Performed with the Yerevan State Chamber Choir, one of the sample Armenian hymns provided by NPR, "Your Mercy is Boundless (Basum en Quo gtutyunqd)," sounds positively Gregorian at the outset, laden with the earliest shades of polyphony. Nevertheless, the stoic and shifting pedal supplies the melody with boundless solemnity. Most striking is how Hamasyan uses the piano to close off and bind phrases together. Progressively, these pivotal moments are joined by ever-increasing density, as if the tonal complexities of the jazz age were staring down the prayerful drones of a monastic order.

The piano solo that follows does everything to maintain the piety, but it also appears to take on the role of narrator, using the more reflective and mood-captivating techniques of early 20th Century impressionists (curiously, a time period when Armenia's history, along with its religious and cultural identity, was about to be turned on its head).

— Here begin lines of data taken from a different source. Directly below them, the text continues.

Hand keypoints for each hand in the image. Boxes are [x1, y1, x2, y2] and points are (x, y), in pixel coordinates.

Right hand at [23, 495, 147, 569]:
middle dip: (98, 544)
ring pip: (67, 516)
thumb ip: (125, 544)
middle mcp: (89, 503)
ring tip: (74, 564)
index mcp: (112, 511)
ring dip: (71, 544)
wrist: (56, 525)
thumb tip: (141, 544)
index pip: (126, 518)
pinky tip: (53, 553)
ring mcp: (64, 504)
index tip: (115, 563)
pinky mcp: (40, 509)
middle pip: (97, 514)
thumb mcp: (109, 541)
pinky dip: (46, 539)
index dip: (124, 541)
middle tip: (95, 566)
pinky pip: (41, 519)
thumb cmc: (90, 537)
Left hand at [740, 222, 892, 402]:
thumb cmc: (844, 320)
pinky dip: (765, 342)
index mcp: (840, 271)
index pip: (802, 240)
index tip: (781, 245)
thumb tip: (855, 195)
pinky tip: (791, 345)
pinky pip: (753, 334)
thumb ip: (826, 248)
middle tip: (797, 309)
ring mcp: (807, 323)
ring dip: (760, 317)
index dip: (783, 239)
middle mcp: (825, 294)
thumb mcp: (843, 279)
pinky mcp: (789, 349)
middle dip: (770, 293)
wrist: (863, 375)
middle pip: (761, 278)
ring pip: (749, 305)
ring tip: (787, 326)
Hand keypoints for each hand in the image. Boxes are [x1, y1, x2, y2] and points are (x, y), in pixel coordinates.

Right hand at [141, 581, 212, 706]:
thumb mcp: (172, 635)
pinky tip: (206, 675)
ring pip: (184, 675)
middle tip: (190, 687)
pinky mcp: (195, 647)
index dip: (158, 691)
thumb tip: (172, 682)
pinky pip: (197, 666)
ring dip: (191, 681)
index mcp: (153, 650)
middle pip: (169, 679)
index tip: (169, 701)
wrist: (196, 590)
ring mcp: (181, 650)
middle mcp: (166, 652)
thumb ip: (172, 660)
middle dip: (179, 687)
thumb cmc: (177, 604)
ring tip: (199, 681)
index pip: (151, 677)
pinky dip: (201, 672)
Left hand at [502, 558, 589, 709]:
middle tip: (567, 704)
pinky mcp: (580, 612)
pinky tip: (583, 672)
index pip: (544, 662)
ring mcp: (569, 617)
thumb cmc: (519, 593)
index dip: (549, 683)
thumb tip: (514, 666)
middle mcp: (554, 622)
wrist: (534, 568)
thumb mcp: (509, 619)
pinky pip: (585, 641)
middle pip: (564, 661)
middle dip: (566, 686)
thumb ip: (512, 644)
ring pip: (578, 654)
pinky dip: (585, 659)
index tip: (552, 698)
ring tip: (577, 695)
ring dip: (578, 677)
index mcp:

Armenia transitioned from Ottoman statehood to a nation decimated by genocide, and finally into an oppressed Soviet satellite. This collectively left the country and its musical past in a state of cultural hiatus, or according to Hamasyan, "in the shadow." The resulting tribute, Luys i Luso, promises to reveal this ancient past to the world, featuring Armenian hymns up to 1,500 years old. Barely invaded by its modern elements, Hamasyan's "renovation" of this ancient material uses the figurative dalliances of improvisation, made palatable by an execution as delicate as an archeologist's touch.